There's a show that is being streamed over Zoom (Piff Live in Your Home). I can't find the Zoom app in the Play store. Does anyone know how to install Zoom?


----------



## dbpaddler (Sep 25, 2004)

Cast it from the Home app on your phone. Don't believe it has an android TV app. You could always sideload it, but you have to launch it from settings I believe unless you also download a 3rd party launcher of sorts. But it won't be very usable unless you connect a Bluetooth mouse of sorts.

I would just cast it from your phone or chrome browser on a PC. 

Sent from my SM-N975U1 using Tapatalk


----------



## peterkronenberg (Jan 12, 2005)

dbpaddler said:


> Cast it from the Home app on your phone. Don't believe it has an android TV app. You could always sideload it, but you have to launch it from settings I believe unless you also download a 3rd party launcher of sorts. But it won't be very usable unless you connect a Bluetooth mouse of sorts.
> 
> I would just cast it from your phone or chrome browser on a PC.

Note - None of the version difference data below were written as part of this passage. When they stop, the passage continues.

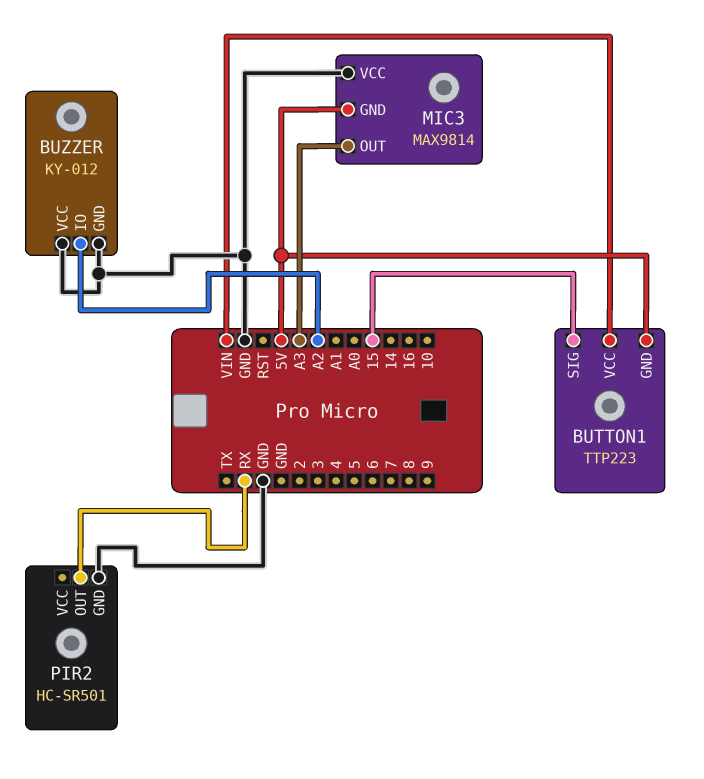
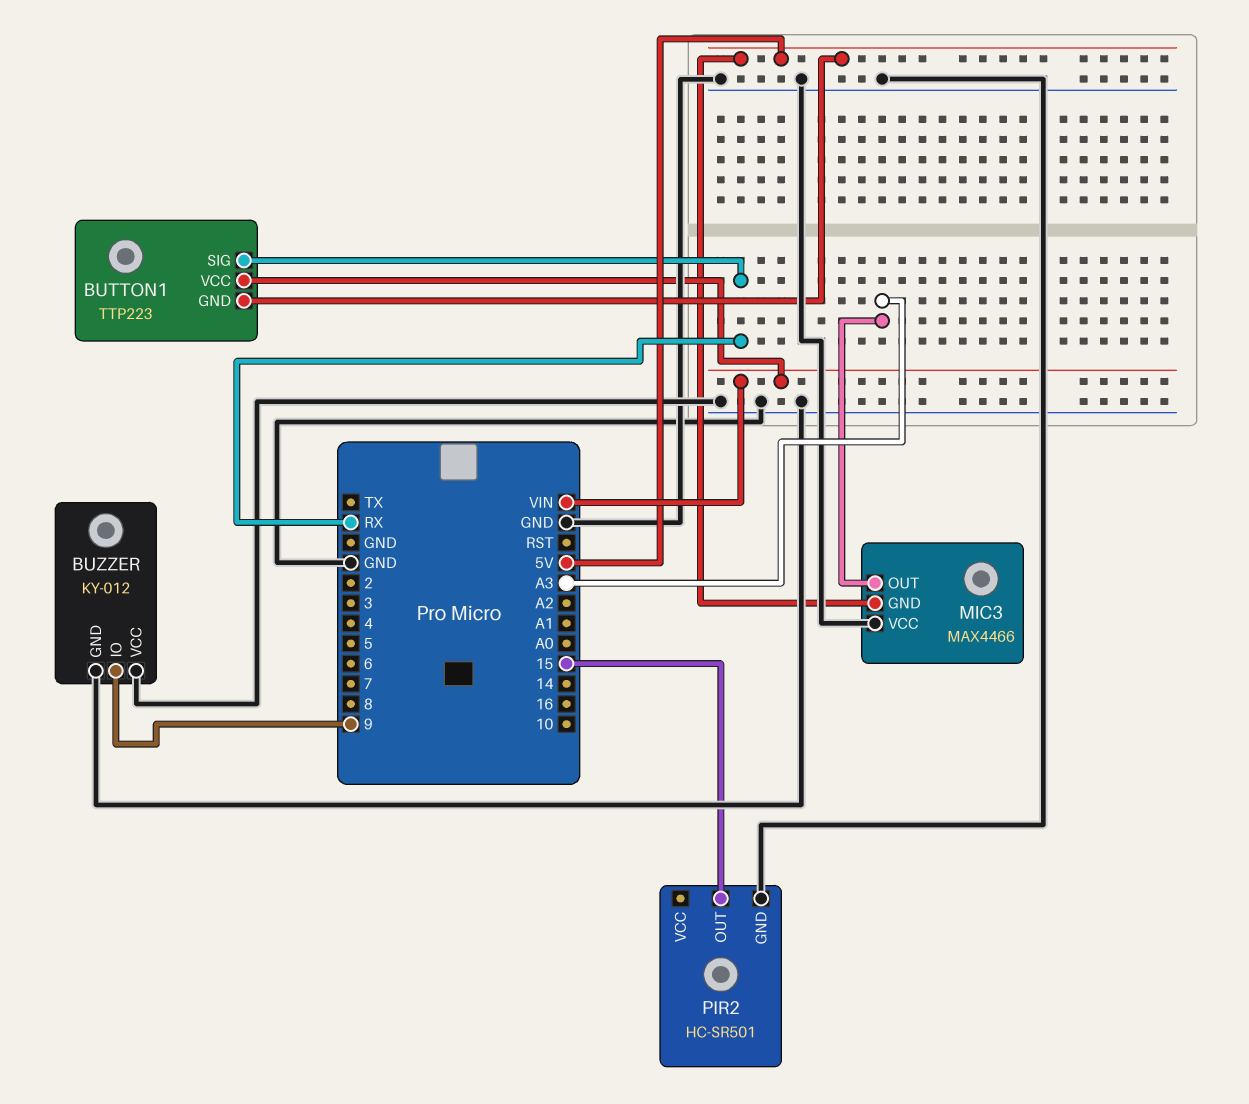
BUTTON1 pin SIG: 15 -> RX
BUZZER pin IO: A2 -> 9
MIC3: MAX9814 -> MAX4466
PIR2 pin OUT: RX -> 15

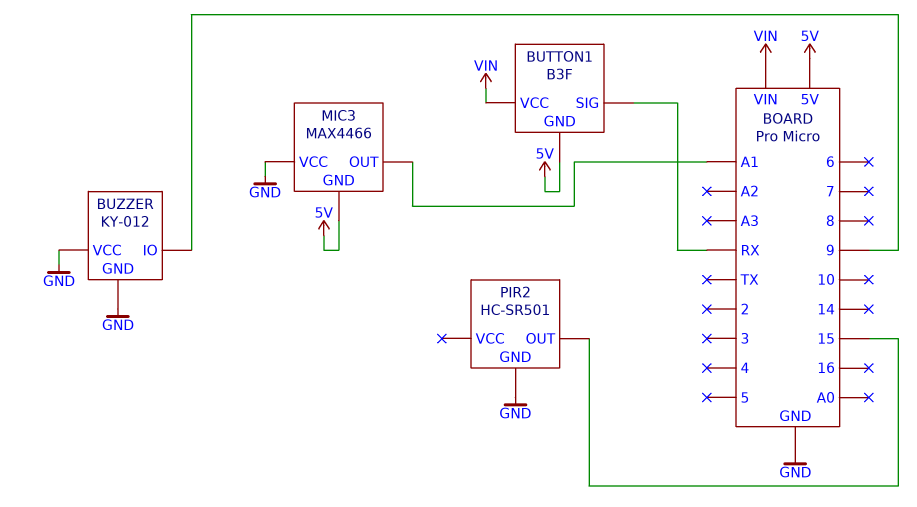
BUTTON1: TTP223 -> B3F
MIC3 pin OUT: A3 -> A1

Thanks. I always thought that Android TV was just Android. I thought if there was an Android app, it would work.


----------



## dbpaddler (Sep 25, 2004)

peterkronenberg said:


> Thanks. I always thought that Android TV was just Android. I thought if there was an Android app, it would work.


Nope. Separate store. Separate apps. Have to be made to work from a remote as opposed to a touchscreen. Not like going from a phone to a tablet.

You can also skip the TS4k altogether and just use a usb-c to hdmi cable from your phone.

Sent from my SM-N975U1 using Tapatalk


----------